If cancer didn’t metastasize, or spread, it would be easy to cure, says Dr. Lewis Cantley, the Meyer Director of the Sandra and Edward Meyer Cancer Center at Weill Cornell Medicine. “We could merely cut it out, and it would not return,” he says. “We would be done.”
But cancer is complicated. It can spread to other organs, tissue and the blood, and no two people have exactly the same kind, says Dr. Cantley. Preventing its spread would bring scientists closer to a cure for the disease that claims more than 600,000 lives per year in the United States. Finding new ways to study cancer and how it spreads is the goal of the Center on the Physics of Cancer Metabolism, a new translational research program that taps into expertise at Cornell University and Weill Cornell Medicine, with investigators at MD Anderson Cancer Center and the University of California, San Francisco.
“For decades, cancer research has almost exclusively relied upon cancer cell lines,” explains Dr. Cantley, who leads the program with Dr. Claudia Fischbach-Teschl, associate professor in the Nancy E. and Peter C. Meinig School of Biomedical Engineering at Cornell University. Dr. Cantley says these cancer cells were grown on plastic petri dishes, and “of course, in vivo [in the body], they never grow on plastic.” As a result, cancer research hasn’t truly represented the disease, he says.
At the Center on the Physics of Cancer Metabolism, that’s changing. The program, established with a National Cancer Institute grant, relies on collaborations between physical scientists and cancer biologists to determine how scientists can study cancer differently, “and come up with new ways to prevent it, to treat it, to diagnose it,” says Dr. Fischbach-Teschl, who will provide physical science expertise for the center. The focus is on understanding how cancer cells produce energy to help tumors grow.
Using cells collected from patients in New York City, investigators in Ithaca will create three-dimensional tissue models that mimic the structure and function of real organs to help simulate how cancer cells grow and metastasize, and determine how they respond to therapies in the body.
“Using this strategy, we will be able to discover new mechanisms that may contribute to cancer and could not be studied with cell lines or using the conventional approach of culturing cells on plastic,” says Dr. Fischbach-Teschl. “Integrating computational strategies further advances our work, as this helps us predict a patient’s cell response to a specific stimulus.”

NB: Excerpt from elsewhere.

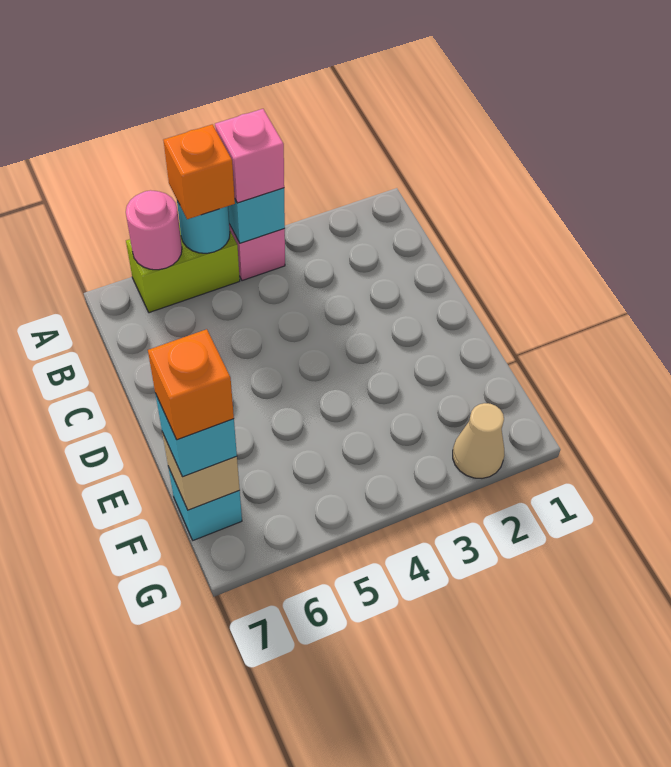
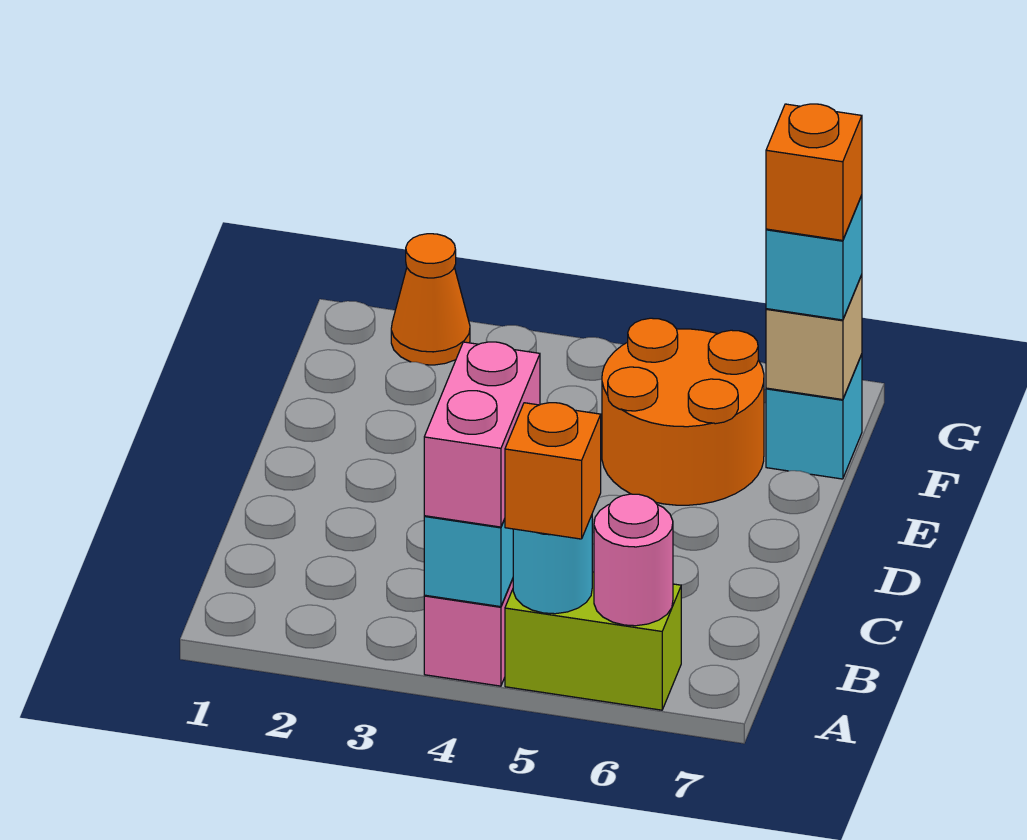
pink brick A4 level 3 -> pink brick A4:B4 level 3
none -> orange round brick E5:F6 level 1
tan cone G2 level 1 -> orange cone G2 level 1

“This new approach is getting a better understanding of what’s going on in a patient’s tumor,” says Dr. Cantley, “and it gives us a better chance to develop drugs that will have a bigger impact on the disease.”
Funded for five years, the center will initially focus on triple-negative breast cancer, which doesn’t respond well to existing treatments. Investigators will test cancer drugs that haven’t yet been FDA-approved for use in patients and medications approved for other conditions, such as diabetes. The hope is to expand the research to other cancers, such as prostate, lung and brain tumors.
“We are seeing a time in cancer that’s really the tipping point,” says Dr. Cantley. Collaboration will be key to taking it to next level, he added. “It is absolutely essential for success in science, particularly for science that’s as complicated as cancer.”